--- Study text ---

Mourning Dovecote

Project Description

This 390 sq ft studio addition onto the owner/architect’s existing Sonoma home takes inspiration the site’s abundant pairs of Mourning Doves.  A traditional country ‘dovecote’ houses pigeons or doves, sometimes freestanding but often built into the ends of houses or barns. The architect researched the most advantageous height, orientation, proportion, and ventilation to encourage nesting doves –a process that informed both the shape of the exterior and interior space.

Here, although hidden from the interior, twelve nesting boxes are built into the angled exterior façade, encouraging the bird’s co-habitation of the space as in more traditional dovecote structures.  A lower bird-watching window focuses on the doves as they ground-feed and serves as convenient viewing spot for the owner’s two Spinone Italiano –Italian bird-dogs. A custom silk sheer panel divides the new space from the old with an image of a murmuration of swallows flocking.

This highly personal and customized project by the architect-owner became a site for exploration and play. We followed every intuition about details that might contribute to the space, hoping to stay just this side of ‘too-much.’ What unites the disparate details of this addition is a sense of movement, craft, and nature.

The pandemic, the passing of loved ones, and the realization that this house would become a forever home, all inspired the atmosphere and details of this 390 sq ft chapel-like dovecote/studio addition –that, and the comfort of hearing soft, drawn-out coos of Mourning Doves sounding like laments just outside.

---

* _What to produce_
Rewrite the Mourning Dovecote description starting with "This highly personal" and going on through "laments just outside.", changing "pandemic" to "lockdown". None of the data that follows is needed for this work.

--- Supplied entries ---

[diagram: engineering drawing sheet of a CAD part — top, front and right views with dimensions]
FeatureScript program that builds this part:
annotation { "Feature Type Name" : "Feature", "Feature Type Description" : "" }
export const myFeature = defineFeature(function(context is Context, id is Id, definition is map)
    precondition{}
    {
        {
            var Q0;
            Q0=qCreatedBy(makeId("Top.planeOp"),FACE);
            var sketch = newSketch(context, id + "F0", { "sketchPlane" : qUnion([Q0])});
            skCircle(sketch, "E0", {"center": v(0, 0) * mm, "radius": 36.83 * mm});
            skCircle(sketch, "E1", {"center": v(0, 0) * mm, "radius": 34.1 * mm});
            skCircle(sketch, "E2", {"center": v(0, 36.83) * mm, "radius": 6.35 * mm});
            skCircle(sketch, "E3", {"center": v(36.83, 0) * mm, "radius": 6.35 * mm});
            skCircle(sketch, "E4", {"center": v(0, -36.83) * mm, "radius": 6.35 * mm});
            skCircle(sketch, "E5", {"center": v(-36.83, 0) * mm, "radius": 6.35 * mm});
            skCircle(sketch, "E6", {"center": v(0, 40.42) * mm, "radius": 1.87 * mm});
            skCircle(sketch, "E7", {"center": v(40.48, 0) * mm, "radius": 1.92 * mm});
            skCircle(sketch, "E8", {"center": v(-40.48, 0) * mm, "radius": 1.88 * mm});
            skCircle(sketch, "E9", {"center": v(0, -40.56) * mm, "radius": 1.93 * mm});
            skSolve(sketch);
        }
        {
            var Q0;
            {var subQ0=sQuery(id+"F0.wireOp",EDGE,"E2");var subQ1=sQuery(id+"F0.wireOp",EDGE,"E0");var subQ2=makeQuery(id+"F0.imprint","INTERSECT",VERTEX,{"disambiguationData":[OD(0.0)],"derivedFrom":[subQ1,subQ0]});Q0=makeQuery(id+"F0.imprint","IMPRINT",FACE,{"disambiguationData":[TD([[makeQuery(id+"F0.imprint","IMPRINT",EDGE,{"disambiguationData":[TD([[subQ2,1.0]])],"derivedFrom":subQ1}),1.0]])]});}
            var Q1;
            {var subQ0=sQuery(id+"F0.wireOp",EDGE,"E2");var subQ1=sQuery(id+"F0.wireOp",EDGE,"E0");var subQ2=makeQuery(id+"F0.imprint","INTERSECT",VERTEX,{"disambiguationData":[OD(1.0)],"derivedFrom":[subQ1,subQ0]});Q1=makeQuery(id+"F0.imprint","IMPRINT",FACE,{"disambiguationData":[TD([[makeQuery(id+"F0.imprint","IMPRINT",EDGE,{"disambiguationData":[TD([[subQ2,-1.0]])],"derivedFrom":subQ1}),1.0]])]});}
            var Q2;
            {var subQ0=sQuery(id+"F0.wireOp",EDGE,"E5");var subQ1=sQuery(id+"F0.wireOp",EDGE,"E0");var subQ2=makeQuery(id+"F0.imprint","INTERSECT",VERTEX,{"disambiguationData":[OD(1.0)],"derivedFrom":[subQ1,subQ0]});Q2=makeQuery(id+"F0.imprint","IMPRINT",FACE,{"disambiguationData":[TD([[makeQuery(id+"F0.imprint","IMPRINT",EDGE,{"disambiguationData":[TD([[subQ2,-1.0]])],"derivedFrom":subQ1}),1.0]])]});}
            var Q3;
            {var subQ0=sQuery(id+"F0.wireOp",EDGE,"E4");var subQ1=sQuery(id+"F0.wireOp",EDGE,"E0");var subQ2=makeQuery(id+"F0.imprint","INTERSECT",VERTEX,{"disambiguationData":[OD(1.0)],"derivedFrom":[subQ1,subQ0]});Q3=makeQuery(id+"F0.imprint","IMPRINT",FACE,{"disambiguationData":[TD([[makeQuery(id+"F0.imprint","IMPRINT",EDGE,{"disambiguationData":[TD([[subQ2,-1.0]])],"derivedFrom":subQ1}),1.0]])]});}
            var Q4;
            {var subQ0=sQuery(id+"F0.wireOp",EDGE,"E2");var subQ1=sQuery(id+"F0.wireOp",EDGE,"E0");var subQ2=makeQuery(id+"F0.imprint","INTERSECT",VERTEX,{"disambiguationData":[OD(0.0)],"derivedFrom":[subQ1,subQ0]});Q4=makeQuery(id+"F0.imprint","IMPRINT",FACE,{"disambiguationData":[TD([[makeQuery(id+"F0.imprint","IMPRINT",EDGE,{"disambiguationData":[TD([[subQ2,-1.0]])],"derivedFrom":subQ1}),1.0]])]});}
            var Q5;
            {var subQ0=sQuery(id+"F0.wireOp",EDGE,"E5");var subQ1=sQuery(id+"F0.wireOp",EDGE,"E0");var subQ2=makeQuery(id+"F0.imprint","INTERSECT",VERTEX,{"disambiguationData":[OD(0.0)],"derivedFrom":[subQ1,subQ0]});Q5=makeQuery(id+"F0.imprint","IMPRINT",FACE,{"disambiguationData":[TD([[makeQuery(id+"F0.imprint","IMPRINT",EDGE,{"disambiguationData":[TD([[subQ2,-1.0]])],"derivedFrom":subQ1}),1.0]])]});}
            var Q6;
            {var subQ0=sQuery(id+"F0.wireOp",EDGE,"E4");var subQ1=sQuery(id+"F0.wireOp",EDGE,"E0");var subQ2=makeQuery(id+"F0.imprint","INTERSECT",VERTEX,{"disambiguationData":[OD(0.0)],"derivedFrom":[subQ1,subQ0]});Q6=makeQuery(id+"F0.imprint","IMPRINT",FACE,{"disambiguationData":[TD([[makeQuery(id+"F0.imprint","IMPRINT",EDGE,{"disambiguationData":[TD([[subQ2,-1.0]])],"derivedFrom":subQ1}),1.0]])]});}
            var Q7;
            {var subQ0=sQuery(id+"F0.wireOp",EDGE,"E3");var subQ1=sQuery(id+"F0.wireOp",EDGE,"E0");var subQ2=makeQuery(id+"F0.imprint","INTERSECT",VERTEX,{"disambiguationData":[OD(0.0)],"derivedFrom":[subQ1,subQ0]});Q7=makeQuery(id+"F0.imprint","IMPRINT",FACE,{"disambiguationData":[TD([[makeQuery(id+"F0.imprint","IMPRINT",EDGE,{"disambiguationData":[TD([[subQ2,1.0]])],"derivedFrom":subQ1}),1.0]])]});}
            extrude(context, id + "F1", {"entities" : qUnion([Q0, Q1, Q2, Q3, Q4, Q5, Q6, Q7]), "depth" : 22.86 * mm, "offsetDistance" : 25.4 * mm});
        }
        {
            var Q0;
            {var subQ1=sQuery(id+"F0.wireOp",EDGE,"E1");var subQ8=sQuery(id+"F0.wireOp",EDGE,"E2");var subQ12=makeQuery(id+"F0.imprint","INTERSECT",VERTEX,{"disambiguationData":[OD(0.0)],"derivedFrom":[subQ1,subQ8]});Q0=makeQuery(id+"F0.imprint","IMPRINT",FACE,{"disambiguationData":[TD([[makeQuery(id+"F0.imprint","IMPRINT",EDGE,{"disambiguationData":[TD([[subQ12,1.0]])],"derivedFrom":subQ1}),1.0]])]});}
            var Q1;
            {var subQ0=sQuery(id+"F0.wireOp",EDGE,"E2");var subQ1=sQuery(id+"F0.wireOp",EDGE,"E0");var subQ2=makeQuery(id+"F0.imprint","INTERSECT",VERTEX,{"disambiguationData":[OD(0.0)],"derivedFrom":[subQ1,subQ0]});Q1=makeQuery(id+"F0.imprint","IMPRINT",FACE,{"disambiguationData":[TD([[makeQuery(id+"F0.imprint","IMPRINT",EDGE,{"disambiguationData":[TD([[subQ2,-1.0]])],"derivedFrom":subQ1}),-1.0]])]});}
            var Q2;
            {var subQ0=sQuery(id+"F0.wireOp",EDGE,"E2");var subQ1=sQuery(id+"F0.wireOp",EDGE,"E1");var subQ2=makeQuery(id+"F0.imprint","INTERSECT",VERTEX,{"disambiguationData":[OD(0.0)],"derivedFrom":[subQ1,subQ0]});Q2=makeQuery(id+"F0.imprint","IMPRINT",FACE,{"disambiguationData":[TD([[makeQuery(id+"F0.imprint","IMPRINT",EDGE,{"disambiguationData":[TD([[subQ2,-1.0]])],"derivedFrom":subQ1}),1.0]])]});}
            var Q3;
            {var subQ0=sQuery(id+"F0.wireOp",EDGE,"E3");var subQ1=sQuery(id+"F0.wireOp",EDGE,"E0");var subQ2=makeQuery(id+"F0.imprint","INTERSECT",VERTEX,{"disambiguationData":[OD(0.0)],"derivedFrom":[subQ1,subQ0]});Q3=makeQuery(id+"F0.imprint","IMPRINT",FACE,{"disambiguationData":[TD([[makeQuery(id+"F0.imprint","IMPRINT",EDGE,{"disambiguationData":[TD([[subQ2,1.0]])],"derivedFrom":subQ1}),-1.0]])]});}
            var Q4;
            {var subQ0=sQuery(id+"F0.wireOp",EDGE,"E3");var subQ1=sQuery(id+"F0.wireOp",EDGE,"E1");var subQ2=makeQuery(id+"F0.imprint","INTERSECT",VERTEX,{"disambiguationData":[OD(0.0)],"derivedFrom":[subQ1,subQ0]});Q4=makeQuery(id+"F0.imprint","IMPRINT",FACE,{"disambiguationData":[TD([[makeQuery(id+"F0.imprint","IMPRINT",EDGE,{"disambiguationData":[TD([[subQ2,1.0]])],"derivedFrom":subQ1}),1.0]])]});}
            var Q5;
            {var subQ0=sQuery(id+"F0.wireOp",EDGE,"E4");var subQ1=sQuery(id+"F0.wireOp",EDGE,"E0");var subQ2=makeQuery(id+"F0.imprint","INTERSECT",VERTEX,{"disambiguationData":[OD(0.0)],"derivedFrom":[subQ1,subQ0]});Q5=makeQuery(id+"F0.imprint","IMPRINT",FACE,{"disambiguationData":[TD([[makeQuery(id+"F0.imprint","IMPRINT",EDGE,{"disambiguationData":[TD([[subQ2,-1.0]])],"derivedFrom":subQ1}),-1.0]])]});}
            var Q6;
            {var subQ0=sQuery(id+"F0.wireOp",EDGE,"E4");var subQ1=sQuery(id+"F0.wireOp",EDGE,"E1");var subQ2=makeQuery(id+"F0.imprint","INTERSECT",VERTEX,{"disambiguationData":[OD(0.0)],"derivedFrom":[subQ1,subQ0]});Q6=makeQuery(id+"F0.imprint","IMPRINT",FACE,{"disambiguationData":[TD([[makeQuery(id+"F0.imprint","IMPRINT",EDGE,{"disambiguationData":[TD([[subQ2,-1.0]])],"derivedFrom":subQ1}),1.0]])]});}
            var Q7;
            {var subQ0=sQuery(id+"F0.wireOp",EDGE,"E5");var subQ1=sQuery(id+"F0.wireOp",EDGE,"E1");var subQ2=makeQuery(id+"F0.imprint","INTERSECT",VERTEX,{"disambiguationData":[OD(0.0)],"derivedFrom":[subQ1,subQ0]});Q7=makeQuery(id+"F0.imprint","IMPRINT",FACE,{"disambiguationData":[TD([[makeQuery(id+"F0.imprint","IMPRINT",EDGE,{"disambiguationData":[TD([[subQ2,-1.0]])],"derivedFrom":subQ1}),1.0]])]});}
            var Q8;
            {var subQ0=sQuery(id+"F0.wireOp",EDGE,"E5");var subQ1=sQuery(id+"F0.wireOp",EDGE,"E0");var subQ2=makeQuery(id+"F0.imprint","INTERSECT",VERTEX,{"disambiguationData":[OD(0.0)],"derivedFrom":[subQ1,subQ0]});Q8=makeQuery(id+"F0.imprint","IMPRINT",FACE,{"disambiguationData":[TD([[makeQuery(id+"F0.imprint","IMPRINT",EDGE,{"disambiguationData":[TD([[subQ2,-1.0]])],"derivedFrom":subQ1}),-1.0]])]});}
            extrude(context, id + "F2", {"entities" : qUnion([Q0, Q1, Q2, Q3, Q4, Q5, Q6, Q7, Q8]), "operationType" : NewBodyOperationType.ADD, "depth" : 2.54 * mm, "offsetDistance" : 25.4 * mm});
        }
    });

---

* _Response below_
This highly personal and customized project by the architect-owner became a site for exploration and play. We followed every intuition about details that might contribute to the space, hoping to stay just this side of ‘too-much.’ What unites the disparate details of this addition is a sense of movement, craft, and nature.

The lockdown, the passing of loved ones, and the realization that this house would become a forever home, all inspired the atmosphere and details of this 390 sq ft chapel-like dovecote/studio addition –that, and the comfort of hearing soft, drawn-out coos of Mourning Doves sounding like laments just outside.